Task 1
According to the audio drama review, what does the story explore? List each item.

START Excerpted passage

“Peri and the Piscon Paradox”

I want to begin my return to this journal with a review of Peri and the Piscon Paradox. It isdwcc0507_periandthepisconparadox_1417_cover_large such a gem of a story that I’ve been itching to write a full review of it ever since I listened to it the first time about two months ago, and it’s so good, I’ve listened to it a second time since. You see, there are so many Big Finish audios, both plays and audiobooks, that there just isn’t enough time in life to listen to them twice, but this one was worth it.

It’s impossible to discuss this story without spoilers and the twists in it are exquisite and a major part of what makes it fantastic, so I’m going to give a summary review here, and then the rest of this entry is spoilerific, so that if you think you might listen to the audio, you can read the summary review and avoid the spoilers.

Peri and the Piscon Paradox is a multi-layered story that explores Peri, her relationship with the Doctor, and her ultimate fate, all within an exciting adventure that’s in one moment thrilling, then the next moment will make you laugh out loud. At first, it seems like just a basic adventure, but as you get into it, it paints you a deeper picture of Peri than you’ve ever seen before, and really brings to life the personality, dreams, and motivations of a character that was just a shallow screaming companion in a tight leotard on the TV. You know how people say, “If you want just one taste of what the Big Finish audios are like, make sure you listen to this one”? I have about four audios I’d nominate for that, and this is one of them.

Okay, spoilers ahead!

END Excerpted passage

Task 2
Quote everything in the listing from its first line down to the line containing "guidebook is open", including both of those lines.

START Given records

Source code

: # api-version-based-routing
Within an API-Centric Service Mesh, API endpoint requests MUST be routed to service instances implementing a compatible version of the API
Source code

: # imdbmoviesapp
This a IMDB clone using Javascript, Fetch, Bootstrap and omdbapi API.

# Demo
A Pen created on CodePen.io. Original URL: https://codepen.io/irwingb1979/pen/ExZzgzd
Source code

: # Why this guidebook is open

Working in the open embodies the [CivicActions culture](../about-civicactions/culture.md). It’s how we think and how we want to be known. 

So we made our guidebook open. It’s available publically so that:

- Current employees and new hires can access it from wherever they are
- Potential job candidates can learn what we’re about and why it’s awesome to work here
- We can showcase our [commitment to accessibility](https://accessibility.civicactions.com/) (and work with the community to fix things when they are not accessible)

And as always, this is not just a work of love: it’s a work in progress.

END Given records

Solution 1
- Peri
- her relationship with the Doctor
- her ultimate fate

Solution 2
Source code

: # api-version-based-routing
Within an API-Centric Service Mesh, API endpoint requests MUST be routed to service instances implementing a compatible version of the API
Source code

: # imdbmoviesapp
This a IMDB clone using Javascript, Fetch, Bootstrap and omdbapi API.

# Demo
A Pen created on CodePen.io. Original URL: https://codepen.io/irwingb1979/pen/ExZzgzd
Source code

: # Why this guidebook is open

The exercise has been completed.